TASK GOAL:
In the copy, include no pictures, but reproduce every record exactly.

(Stored data)
————————

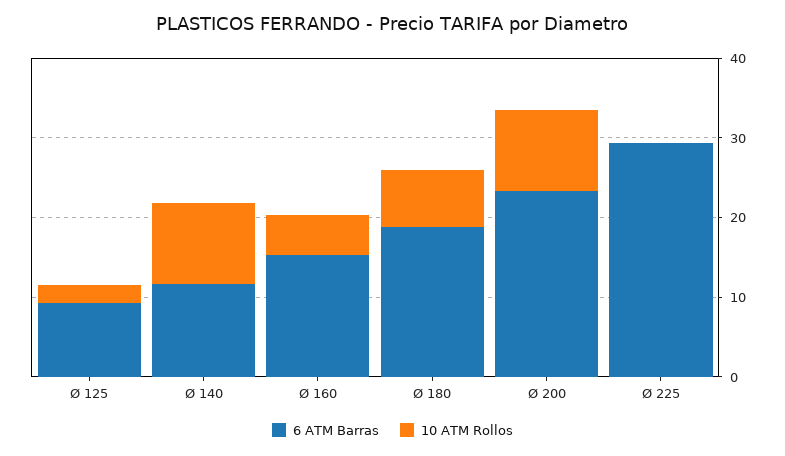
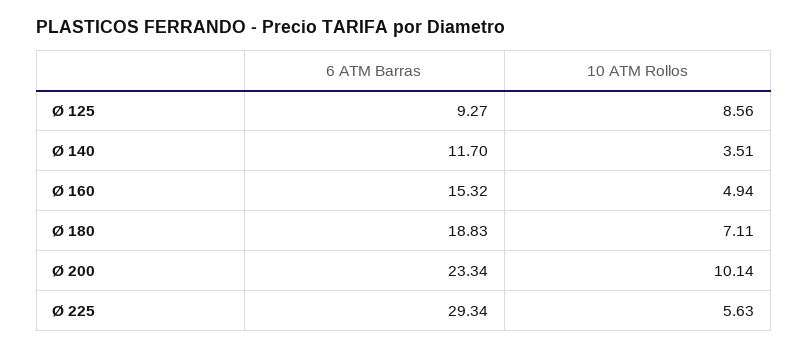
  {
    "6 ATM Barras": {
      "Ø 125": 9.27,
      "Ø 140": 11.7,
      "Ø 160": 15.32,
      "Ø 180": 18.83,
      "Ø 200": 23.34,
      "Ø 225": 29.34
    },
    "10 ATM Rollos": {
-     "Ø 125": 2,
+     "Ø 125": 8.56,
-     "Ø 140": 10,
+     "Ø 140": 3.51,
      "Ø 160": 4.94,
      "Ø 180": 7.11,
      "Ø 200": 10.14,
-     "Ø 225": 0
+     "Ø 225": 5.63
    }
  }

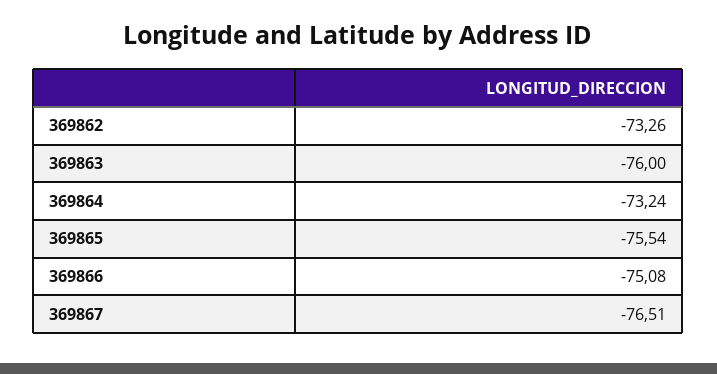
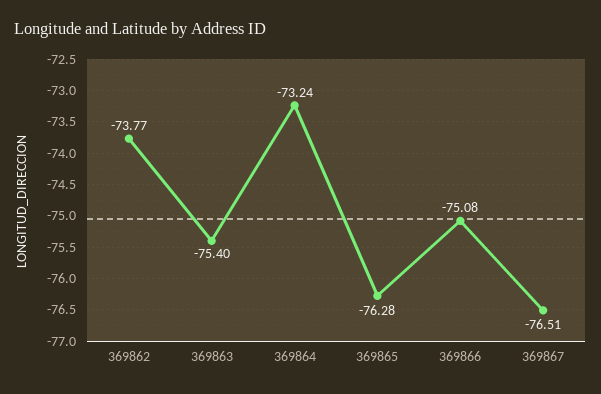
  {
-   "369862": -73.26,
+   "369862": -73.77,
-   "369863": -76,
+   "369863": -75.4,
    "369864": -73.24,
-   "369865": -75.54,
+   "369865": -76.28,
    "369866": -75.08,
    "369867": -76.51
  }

————————

SOLVED PROBLEM:
  {
    "6 ATM Barras": {
      "Ø 125": 9.27,
      "Ø 140": 11.7,
      "Ø 160": 15.32,
      "Ø 180": 18.83,
      "Ø 200": 23.34,
      "Ø 225": 29.34
    },
    "10 ATM Rollos": {
-     "Ø 125": 2,
+     "Ø 125": 8.56,
-     "Ø 140": 10,
+     "Ø 140": 3.51,
      "Ø 160": 4.94,
      "Ø 180": 7.11,
      "Ø 200": 10.14,
-     "Ø 225": 0
+     "Ø 225": 5.63
    }
  }

  {
-   "369862": -73.26,
+   "369862": -73.77,
-   "369863": -76,
+   "369863": -75.4,
    "369864": -73.24,
-   "369865": -75.54,
+   "369865": -76.28,
    "369866": -75.08,
    "369867": -76.51
  }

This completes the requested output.